Researchers from Proofpoint collaborated with Facebook, Cloudflare, and other service providers to interrupt and intercept CopperStealer so they could learn its tricks, according to the company. Researchers wrote that Cloudflare “placed an alert interstitial page in front of the malicious domains and created a sinkhole for two of the malicious domains before the threat actor could file them.” The sinkhole hindered threat actors’ ability to gather victim information while supplying researchers with information on victim profiles, malware actions, and scope.

 

CopperStealer, the researchers learned, is not very advanced and just has “basic skills,” but it packs a punch. The sinkhole logged 69,992 HTTP Requests from 5,046 unique IP addresses originating from 159 countries in the first 24 hours of service, representing 4,655 unique infections, they discovered. According to them, India, Indonesia, Brazil, Pakistan, and the Philippines were the top five countries affected by the malware in terms of specific infections.
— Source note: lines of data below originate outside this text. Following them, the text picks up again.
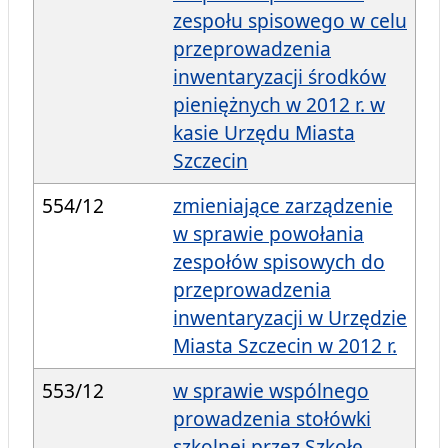
zespołu spisowego w celu
przeprowadzenia
inwentaryzacji środków
pieniężnych w 2012 r. w
kasie Urzędu Miasta
Szczecin
554/12
zmieniające zarządzenie
w sprawie powołania
zespołów spisowych do
przeprowadzenia
inwentaryzacji w Urzędzie
Miasta Szczecin w 2012 r.
553/12
w sprawie wspólnego
prowadzenia stołówki
szkolnej przez Szkołę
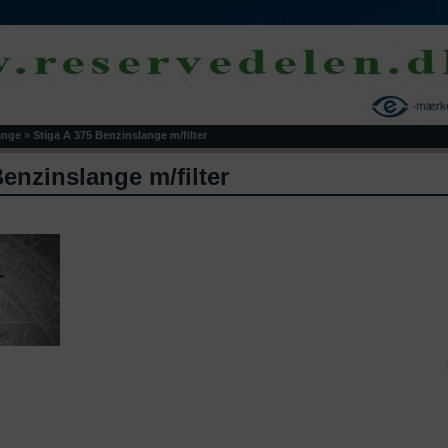
ange
»
Stiga A 375 Benzinslange m/filter
Benzinslange m/filter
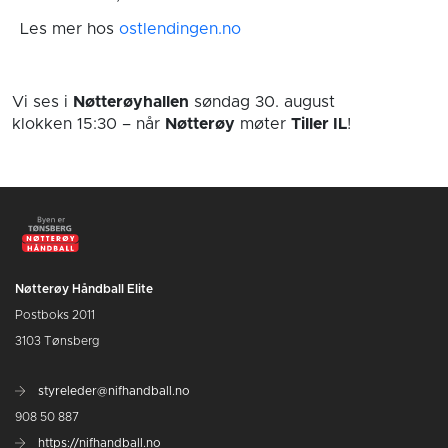
Les mer hos
ostlendingen.no
Vi ses i
Nøtterøyhallen
søndag 30. august
klokken 15:30
– når
Nøtterøy
møter
Tiller IL
!
Nøtterøy Håndball Elite
Postboks 2011
3103 Tønsberg
styreleder@nifhandball.no
908 50 887
https://nifhandball.no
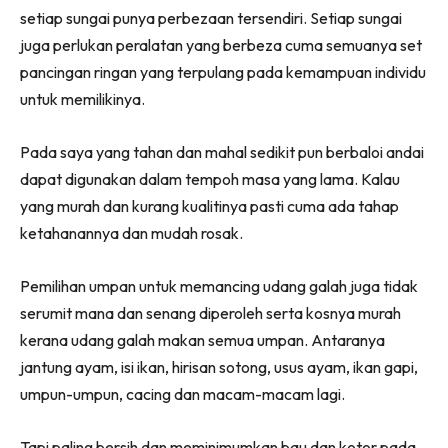
setiap sungai punya perbezaan tersendiri. Setiap sungai
juga perlukan peralatan yang berbeza cuma semuanya set
pancingan ringan yang terpulang pada kemampuan individu
untuk memilikinya.
Pada saya yang tahan dan mahal sedikit pun berbaloi andai
dapat digunakan dalam tempoh masa yang lama. Kalau
yang murah dan kurang kualitinya pasti cuma ada tahap
ketahanannya dan mudah rosak.
Pemilihan umpan untuk memancing udang galah juga tidak
serumit mana dan senang diperoleh serta kosnya murah
kerana udang galah makan semua umpan. Antaranya
jantung ayam, isi ikan, hirisan sotong, usus ayam, ikan gapi,
umpun-umpun, cacing dan macam-macam lagi.
Tapi paling bersih dan meminimumkan bau dan kotor pada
CopperStealer also gets a download setup from the c2 registry and downloads an archive called “xldl.dat,” which seems to be a legal download manager called Xunlei from Xunlei Networking Technologies Ltd., which was previously connected to malware in 2013. CopperStealer then installs the configuration for the follow-up binary using an API exposed by the Xunlei program, according to the researchers.

 

Smokeloader, a modular backdoor, is one of the most recent payloads found by researchers to be delivered by CopperStealer. According to experts, the malware has previously used a range of payloads sent from a small number of URLs. CopperStealer’s existing operations will be disrupted, and Proofpoint researchers will continue to track the threat environment to recognize and detect possible evolutions of the malware, they added.